Text section:
━━━━━━━━━━
Voluntary law also creates greater separation between enforcement and judicial powers than can be obtained under statist or anarcho-capitalist models. This separation is critical to maintaining the quality of judicial determinations. The separation is created not by diktat, but by each claimant’s demand for neutrality of the judicial forum, without which a durable and respectable judgment cannot be had. The enforcer who benefits by enforcing her own judgments cannot possibly be neutral. That some benefit exists is demonstrated by the enforcer’s willingness to enforce; every person may be assumed to generally avoid acting contrary to self-interest. Thus, performance of enforcement necessarily poisons the neutrality of all judgments.

In statist legal monopolies, separation of judicial and enforcement powers cannot exist to the same degree. The state cannot provide any truly independent alternative legal forum in which to challenge the neutrality of state judicial powers, which have become systematically enmeshed and entangled with the enforcers of their judgments and the legislators who craft their laws. In fact, the more systematic the entanglement becomes, the more likely it is to escape notice and foster acceptance of judgments colored thereby. Systematic entanglements protecting and legitimatizing loss of neutrality by courts and police are well-known in statist systems. These take the form, for example, of sovereign or qualified immunity rules that render state prosecutors, judges and police immune from most charges arising from non-neutral exercise of their supposed powers. Even if such immunities did not exist, claimants usually lack recourse to any independent and non-neutral forum in which to try charges of non-neutrality or other incompetence.

In any other anarchistic system that grants law making power to collective entities, by comparison, there are economic advantages to be had from vertical integration. Free-lance law makers, judges and enforcers cannot as effectively attract customers because their laws, judgments, and enforcement actions are less likely to be effective than those provided by integrated service providers whose branches actively cooperate with one another. If, despite the theorizing of minarchists it is indeed possible for competing “security agencies” to coexist and compete for customers, such agencies will resemble states in every aspect but the claim of monopoly over a particular territory. All will depend on relationships with preferred enforcers and law makers in the same collective family. As such, all will hesitate before condemning judgments of competing agencies on the basis of such entanglements.
━━━━━━━━━━
(Data items)
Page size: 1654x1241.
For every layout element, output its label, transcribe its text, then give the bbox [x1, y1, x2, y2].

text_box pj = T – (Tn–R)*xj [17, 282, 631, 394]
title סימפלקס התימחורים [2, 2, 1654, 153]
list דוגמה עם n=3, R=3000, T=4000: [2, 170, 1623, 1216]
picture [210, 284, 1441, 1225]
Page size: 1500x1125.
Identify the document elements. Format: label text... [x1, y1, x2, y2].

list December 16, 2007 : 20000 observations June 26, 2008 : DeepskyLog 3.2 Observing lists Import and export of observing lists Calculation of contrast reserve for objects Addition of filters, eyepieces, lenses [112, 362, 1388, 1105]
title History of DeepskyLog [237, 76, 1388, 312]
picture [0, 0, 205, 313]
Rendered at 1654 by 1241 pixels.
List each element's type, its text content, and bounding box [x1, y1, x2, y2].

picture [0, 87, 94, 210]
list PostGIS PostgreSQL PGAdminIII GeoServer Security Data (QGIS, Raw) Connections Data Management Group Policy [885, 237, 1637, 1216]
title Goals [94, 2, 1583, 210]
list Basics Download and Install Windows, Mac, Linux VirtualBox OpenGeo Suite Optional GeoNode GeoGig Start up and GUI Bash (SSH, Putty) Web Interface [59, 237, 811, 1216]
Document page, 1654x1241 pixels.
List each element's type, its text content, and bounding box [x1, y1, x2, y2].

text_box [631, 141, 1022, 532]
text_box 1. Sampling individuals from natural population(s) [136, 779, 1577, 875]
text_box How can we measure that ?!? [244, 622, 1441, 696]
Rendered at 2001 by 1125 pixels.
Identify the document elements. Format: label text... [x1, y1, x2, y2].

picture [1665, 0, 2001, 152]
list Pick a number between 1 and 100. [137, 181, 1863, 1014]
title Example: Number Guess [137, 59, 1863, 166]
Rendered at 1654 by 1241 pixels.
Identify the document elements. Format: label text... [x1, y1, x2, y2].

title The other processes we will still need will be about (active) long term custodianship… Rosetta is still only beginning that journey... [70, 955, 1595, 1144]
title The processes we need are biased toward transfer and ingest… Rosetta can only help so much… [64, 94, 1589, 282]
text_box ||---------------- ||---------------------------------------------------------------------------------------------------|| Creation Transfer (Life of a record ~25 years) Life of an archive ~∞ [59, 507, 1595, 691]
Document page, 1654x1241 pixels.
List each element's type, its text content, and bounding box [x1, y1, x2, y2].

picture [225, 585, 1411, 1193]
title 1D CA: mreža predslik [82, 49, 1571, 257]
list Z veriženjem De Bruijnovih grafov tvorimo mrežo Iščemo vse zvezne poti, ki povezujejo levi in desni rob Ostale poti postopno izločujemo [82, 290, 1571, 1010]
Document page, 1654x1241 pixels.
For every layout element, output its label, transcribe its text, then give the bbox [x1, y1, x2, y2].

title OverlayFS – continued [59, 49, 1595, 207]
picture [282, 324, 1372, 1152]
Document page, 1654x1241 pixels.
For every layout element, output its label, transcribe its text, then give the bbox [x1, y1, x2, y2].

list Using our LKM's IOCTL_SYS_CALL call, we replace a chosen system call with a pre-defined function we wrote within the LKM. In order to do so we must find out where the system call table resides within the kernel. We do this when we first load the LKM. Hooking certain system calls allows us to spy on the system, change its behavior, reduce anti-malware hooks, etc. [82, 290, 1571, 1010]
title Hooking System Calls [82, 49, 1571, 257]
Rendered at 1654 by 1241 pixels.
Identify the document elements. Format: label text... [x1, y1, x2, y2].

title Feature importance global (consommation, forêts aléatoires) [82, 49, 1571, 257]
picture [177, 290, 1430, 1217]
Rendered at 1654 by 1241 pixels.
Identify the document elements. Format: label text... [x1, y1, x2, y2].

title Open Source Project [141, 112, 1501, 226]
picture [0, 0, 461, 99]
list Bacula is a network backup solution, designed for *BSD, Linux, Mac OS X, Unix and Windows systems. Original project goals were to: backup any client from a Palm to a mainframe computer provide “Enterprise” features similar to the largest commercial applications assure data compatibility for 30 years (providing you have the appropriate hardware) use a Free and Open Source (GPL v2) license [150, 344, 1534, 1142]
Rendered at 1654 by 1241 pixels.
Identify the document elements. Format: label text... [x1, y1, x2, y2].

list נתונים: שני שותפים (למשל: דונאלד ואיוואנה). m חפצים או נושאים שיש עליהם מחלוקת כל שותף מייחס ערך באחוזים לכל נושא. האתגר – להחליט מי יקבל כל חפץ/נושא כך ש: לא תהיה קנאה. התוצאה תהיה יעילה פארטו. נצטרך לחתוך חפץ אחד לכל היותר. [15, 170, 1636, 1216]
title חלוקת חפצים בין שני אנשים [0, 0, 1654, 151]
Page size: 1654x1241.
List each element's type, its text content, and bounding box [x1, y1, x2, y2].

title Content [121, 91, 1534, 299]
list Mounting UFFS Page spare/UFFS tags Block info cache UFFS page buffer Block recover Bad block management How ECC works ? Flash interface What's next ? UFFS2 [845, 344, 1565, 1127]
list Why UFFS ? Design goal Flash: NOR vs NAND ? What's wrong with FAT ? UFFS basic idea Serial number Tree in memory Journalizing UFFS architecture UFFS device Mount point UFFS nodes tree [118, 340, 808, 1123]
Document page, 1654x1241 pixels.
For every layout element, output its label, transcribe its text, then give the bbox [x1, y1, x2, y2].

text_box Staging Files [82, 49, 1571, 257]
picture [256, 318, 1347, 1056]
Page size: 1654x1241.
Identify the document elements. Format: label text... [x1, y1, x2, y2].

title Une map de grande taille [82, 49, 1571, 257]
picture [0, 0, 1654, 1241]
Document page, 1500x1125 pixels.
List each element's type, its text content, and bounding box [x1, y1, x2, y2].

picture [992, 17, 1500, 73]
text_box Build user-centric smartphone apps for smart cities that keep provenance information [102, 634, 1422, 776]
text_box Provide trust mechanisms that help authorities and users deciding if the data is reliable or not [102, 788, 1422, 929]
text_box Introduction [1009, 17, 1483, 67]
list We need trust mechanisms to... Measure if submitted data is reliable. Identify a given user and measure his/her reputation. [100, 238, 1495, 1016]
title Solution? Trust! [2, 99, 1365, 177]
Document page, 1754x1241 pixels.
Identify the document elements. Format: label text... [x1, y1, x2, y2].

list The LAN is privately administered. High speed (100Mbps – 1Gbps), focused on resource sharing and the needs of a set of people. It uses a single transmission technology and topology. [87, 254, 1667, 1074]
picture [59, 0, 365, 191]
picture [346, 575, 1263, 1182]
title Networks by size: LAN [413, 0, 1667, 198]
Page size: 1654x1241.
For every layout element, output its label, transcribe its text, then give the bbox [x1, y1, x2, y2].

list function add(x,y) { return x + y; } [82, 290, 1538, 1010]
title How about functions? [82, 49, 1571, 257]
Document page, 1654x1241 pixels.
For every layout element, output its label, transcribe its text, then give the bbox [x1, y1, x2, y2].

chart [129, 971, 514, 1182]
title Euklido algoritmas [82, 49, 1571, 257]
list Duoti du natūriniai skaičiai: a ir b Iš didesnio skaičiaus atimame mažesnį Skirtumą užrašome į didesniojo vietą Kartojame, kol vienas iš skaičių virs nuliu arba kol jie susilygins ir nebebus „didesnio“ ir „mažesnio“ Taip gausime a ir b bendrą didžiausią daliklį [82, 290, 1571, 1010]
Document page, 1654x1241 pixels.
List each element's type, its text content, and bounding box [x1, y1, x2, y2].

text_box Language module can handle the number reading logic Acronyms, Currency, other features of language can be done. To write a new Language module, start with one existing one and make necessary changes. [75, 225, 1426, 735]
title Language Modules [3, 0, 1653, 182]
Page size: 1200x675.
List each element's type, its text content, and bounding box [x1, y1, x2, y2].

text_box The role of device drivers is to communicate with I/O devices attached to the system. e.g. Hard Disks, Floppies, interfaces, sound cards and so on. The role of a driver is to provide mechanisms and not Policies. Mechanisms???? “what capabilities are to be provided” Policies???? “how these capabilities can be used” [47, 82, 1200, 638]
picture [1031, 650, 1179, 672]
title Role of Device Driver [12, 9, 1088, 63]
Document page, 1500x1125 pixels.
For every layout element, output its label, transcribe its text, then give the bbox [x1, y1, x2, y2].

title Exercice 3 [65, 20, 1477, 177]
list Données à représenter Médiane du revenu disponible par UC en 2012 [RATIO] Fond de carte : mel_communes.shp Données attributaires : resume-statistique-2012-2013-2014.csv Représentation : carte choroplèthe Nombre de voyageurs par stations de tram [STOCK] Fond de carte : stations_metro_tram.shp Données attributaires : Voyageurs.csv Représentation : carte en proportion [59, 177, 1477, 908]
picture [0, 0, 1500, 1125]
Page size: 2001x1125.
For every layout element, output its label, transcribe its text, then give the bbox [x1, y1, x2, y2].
━━━━━━━━━━
Answer these questions from the voluntary law text.
1. What creates the separation between enforcement and judicial powers under voluntary law?
2. Which immunity rules does the text name as an example of systematic entanglement in statist systems?
3. In what aspect would competing "security agencies" differ from states?

Solution:
1. Each claimant's demand for neutrality of the judicial forum creates it.
2. It names sovereign or qualified immunity rules, which make state prosecutors, judges and police immune from most charges arising from non-neutral exercise of their supposed powers.
3. They would differ only in the claim of monopoly over a particular territory.